Items listed in a dataset
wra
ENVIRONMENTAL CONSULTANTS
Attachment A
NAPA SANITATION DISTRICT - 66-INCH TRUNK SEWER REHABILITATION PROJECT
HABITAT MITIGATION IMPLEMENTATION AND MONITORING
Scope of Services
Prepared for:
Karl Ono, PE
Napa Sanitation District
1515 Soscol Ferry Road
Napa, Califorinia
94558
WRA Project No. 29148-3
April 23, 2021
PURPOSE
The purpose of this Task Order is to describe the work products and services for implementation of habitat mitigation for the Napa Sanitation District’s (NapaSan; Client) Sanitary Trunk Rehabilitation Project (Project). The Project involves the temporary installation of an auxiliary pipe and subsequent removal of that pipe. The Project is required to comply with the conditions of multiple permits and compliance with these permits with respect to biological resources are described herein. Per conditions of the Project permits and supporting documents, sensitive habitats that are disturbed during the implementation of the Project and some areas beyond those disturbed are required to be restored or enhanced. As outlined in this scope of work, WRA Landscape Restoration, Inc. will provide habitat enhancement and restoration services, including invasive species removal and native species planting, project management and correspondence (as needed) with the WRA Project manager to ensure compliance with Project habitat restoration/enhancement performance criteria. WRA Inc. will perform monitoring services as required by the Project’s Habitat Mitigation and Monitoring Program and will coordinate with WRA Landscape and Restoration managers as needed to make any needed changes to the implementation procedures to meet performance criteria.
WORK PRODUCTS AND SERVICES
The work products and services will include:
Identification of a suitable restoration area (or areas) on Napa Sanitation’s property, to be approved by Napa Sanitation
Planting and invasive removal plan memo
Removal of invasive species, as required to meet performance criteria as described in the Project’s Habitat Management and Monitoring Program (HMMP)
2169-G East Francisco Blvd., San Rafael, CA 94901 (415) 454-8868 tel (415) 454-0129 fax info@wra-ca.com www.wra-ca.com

- Task instructions -
All lines from the one containing "Identification of a" through the end of the data, and no others, are to be given again word for word.

- Solution below -
Identification of a suitable restoration area (or areas) on Napa Sanitation’s property, to be approved by Napa Sanitation
Planting and invasive removal plan memo
Removal of invasive species, as required to meet performance criteria as described in the Project’s Habitat Management and Monitoring Program (HMMP)
2169-G East Francisco Blvd., San Rafael, CA 94901 (415) 454-8868 tel (415) 454-0129 fax info@wra-ca.com www.wra-ca.com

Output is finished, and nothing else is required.